Vitamin D may help low-risk prostate cancer
By David Liu, PHD
Tuesday July 31, 2012 (foodconsumer.org) -- Taking a higher than the recommended dose of vitamin D each day may help improve the condition of low-risk prostate cancer, according to a new study.
The study led by D.T. Marshall of the Medical University of South Carolina and colleagues found 55 percent of patients with low-risk prostate cancer improved their Gleason score after one year of vitamin D supplementation at the dose of 4000 IU per day.
For the study, the researchers let 52 patients who were diagnosed with low risk prostate cancer take vitamin D(3) soft gels (400 IU), monitored adverse events, measured PSA serum levels at baseline and every 2 months for one year. Biopsy procedures were performed before enrollment and after the 1-year intervention.
No adverse effects were found associated with the vitamin D supplementation. The intervention did not significantly lower the PSA levels.
However, 24 of 44 subjects (55%) were found to have a decreased number of positive cores or decreased Gleason score whereas five subjects (11%) did not experience any change and 15 subjects (34%) had an increased number of positive cores or Gleason score. High Gleason score indicates worse prognosis.

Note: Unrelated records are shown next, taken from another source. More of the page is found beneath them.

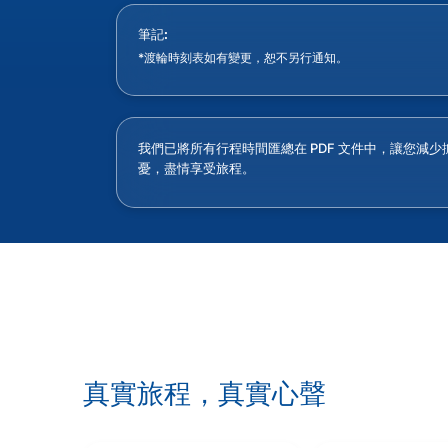
筆記:
*渡輪時刻表如有變更，恕不另行通知。
我們已將所有行程時間匯總在 PDF 文件中，讓您減少
憂，盡情享受旅程。
真實旅程，真實心聲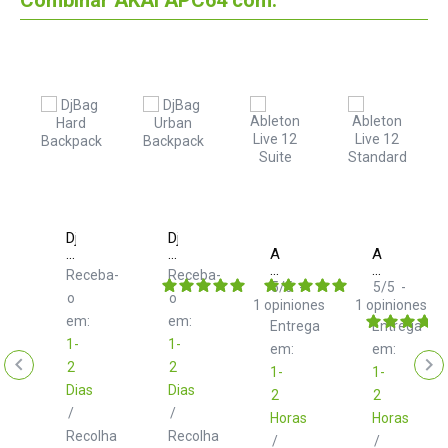
DjBag
DjBag
Hard
Urban
Ableton
Ableton
Backpack
Backpack
Live
Live
Receba-
Receba-
12
12
5
/
5
-
5
/
5
-
o
o
Suite
Standard
1
opiniones
1
opiniones
em:
em:
Entrega
Entrega
asse
1-
1-
em:
em:
IK
2
2
1-
1-
ba-
Dias
Dias
-
2
2
/
/
Horas
Horas
ton
Recolha
Recolha
/
/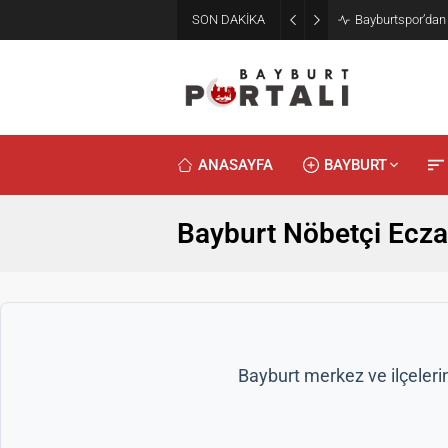
SON DAKİKA
Bayburtspor’dan
ANASAYFA
BAYBURT
Bayburt Nöbetçi Ecza
Bayburt merkez ve ilçeleri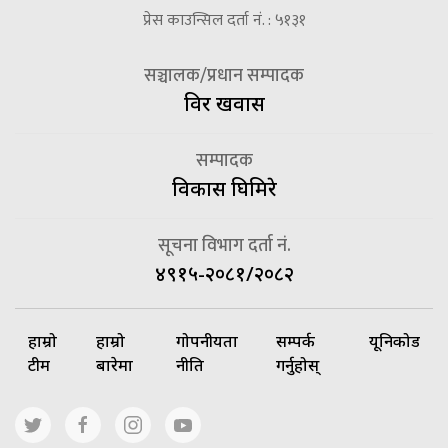
प्रेस काउन्सिल दर्ता नं. : ५१३१
सञ्चालक/प्रधान सम्पादक
विदुर खवास
सम्पादक
विकास घिमिरे
सूचना विभाग दर्ता नं.
४९१५-२०८१/२०८२
हाम्रो
हाम्रो
गोपनीयता
सम्पर्क
यूनिकोड
टीम
बारेमा
नीति
गर्नुहोस्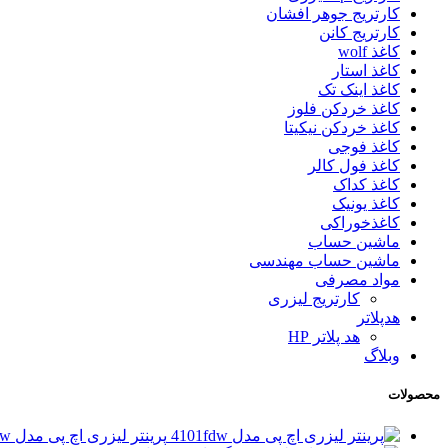
کارتریج جوهر افشان
کارتریج کانن
کاغذ wolf
کاغذ استار
کاغذ اینک تک
کاغذ خردکن فلوز
کاغذ خردکن نیکیتا
کاغذ فوجی
کاغذ فول کالر
کاغذ کداک
کاغذ یونیک
کاغذخوراکی
ماشین حساب
ماشین حساب مهندسی
مواد مصرفی
کارتریج لیزری
هدپلاتر
هد پلاتر HP
وبلاگ
محصولات
پرینتر لیزری اچ پی مدل 4101fdw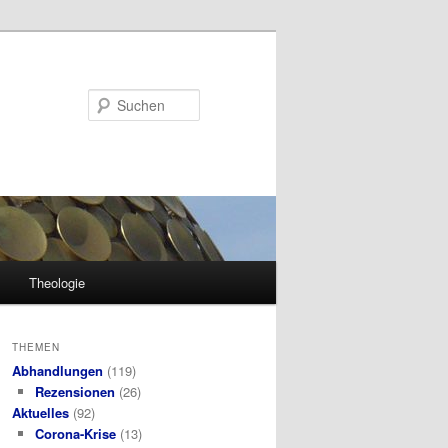
Suchen
Theologie
THEMEN
Abhandlungen
(119)
Rezensionen
(26)
Aktuelles
(92)
Corona-Krise
(13)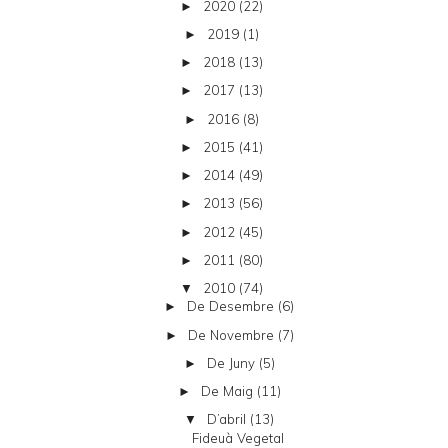
2020
(22)
►
2019
(1)
►
2018
(13)
►
2017
(13)
►
2016
(8)
►
2015
(41)
►
2014
(49)
►
2013
(56)
►
2012
(45)
►
2011
(80)
►
2010
(74)
▼
De Desembre
(6)
►
De Novembre
(7)
►
De Juny
(5)
►
De Maig
(11)
►
D’abril
(13)
▼
Fideuà Vegetal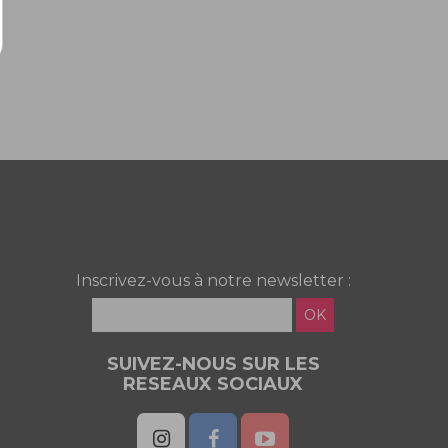
Inscrivez-vous à notre newsletter :
OK
SUIVEZ-NOUS SUR LES
RESEAUX SOCIAUX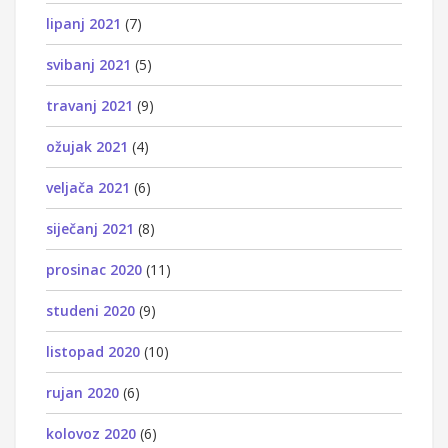
lipanj 2021
(7)
svibanj 2021
(5)
travanj 2021
(9)
ožujak 2021
(4)
veljača 2021
(6)
siječanj 2021
(8)
prosinac 2020
(11)
studeni 2020
(9)
listopad 2020
(10)
rujan 2020
(6)
kolovoz 2020
(6)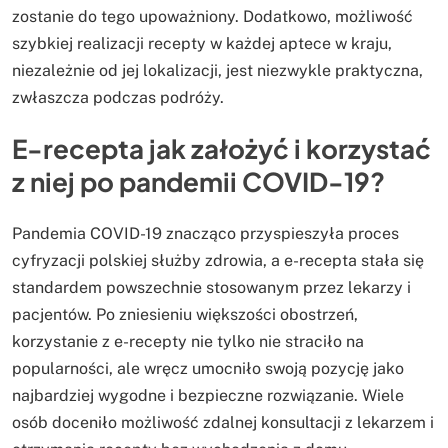
zostanie do tego upoważniony. Dodatkowo, możliwość
szybkiej realizacji recepty w każdej aptece w kraju,
niezależnie od jej lokalizacji, jest niezwykle praktyczna,
zwłaszcza podczas podróży.
E-recepta jak założyć i korzystać
z niej po pandemii COVID-19?
Pandemia COVID-19 znacząco przyspieszyła proces
cyfryzacji polskiej służby zdrowia, a e-recepta stała się
standardem powszechnie stosowanym przez lekarzy i
pacjentów. Po zniesieniu większości obostrzeń,
korzystanie z e-recepty nie tylko nie straciło na
popularności, ale wręcz umocniło swoją pozycję jako
najbardziej wygodne i bezpieczne rozwiązanie. Wiele
osób doceniło możliwość zdalnej konsultacji z lekarzem i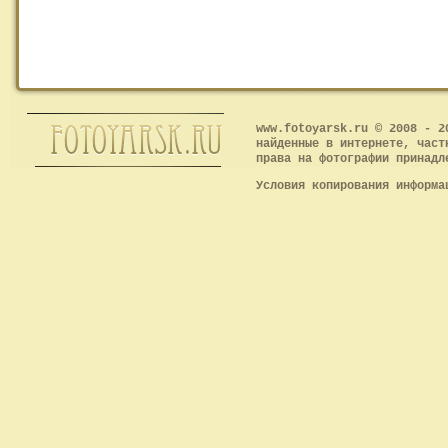
www.fotoyarsk.ru © 2008 - 2
найденные в интернете, част
права на фотографии принадл
Условия копирования информ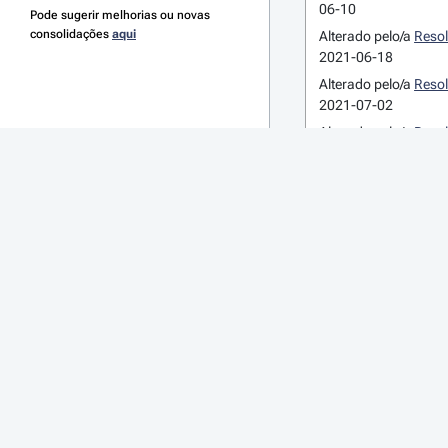
06-10
Pode sugerir melhorias ou novas
consolidações
aqui
Alterado pelo/a
Resol
2021-06-18
Alterado pelo/a
Resol
2021-07-02
Alterado pelo/a
Resol
2021-07-10
Alterado pelo/a
Resol
2021-07-23
Revogado
pelo/a
Res
de 2021-08-01
Alterações ao art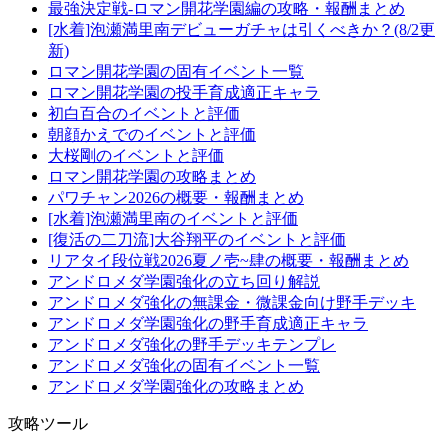
最強決定戦-ロマン開花学園編の攻略・報酬まとめ
[水着]泡瀬満里南デビューガチャは引くべきか？(8/2更
新)
ロマン開花学園の固有イベント一覧
ロマン開花学園の投手育成適正キャラ
初白百合のイベントと評価
朝顔かえでのイベントと評価
大桜剛のイベントと評価
ロマン開花学園の攻略まとめ
パワチャン2026の概要・報酬まとめ
[水着]泡瀬満里南のイベントと評価
[復活の二刀流]大谷翔平のイベントと評価
リアタイ段位戦2026夏ノ壱~肆の概要・報酬まとめ
アンドロメダ学園強化の立ち回り解説
アンドロメダ強化の無課金・微課金向け野手デッキ
アンドロメダ学園強化の野手育成適正キャラ
アンドロメダ強化の野手デッキテンプレ
アンドロメダ強化の固有イベント一覧
アンドロメダ学園強化の攻略まとめ
攻略ツール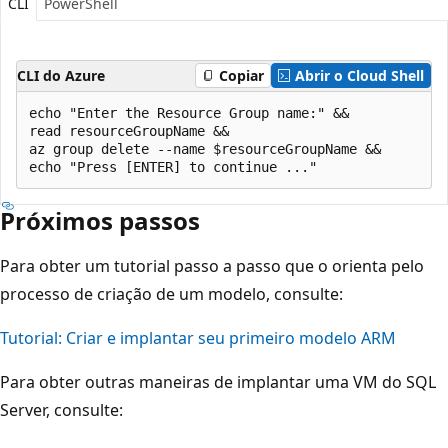
CLI
PowerShell
CLI do Azure
Copiar
Abrir o Cloud Shell
echo "Enter the Resource Group name:" &&

read resourceGroupName &&

az group delete --name $resourceGroupName &&

Próximos passos
Para obter um tutorial passo a passo que o orienta pelo
processo de criação de um modelo, consulte:
Tutorial: Criar e implantar seu primeiro modelo ARM
Para obter outras maneiras de implantar uma VM do SQL
Server, consulte: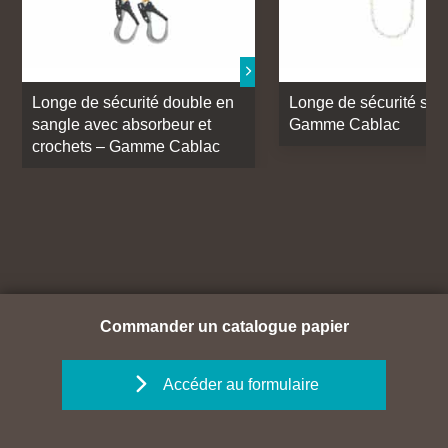
Longe de sécurité double en
Longe de sécurité sim
sangle avec absorbeur et
Gamme Cablac
crochets – Gamme Cablac
Commander un catalogue papier
Accéder au formulaire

The researchers concluded "Patients with low-risk prostate cancer under active surveillance may benefit from vitamin D(3) supplementation at 4000 IU/d."
Vitamin D deficiency and insufficiency has been associated with increased risk for 17 types of malignancies including prostate cancer, according to previous studies.
The study was reported online April 16, 2012 in Journal of Clinical Endocrinology and Metabolism.
Prostate cancer is diagnosed in more than 240,000 American men each year and the disease is expected to kill about 30,000 a year in the U.S., according to the National Cancer Institute.
Prostate cancer is often not so aggressive, but can cause a lot of inconvenience. Impotence is one adverse effect from treatment. The disease is in many cases preventable. Following a healthy lifestyle such as taking vitamin D supplements is believed to be important in reducing the risk of developing the disease.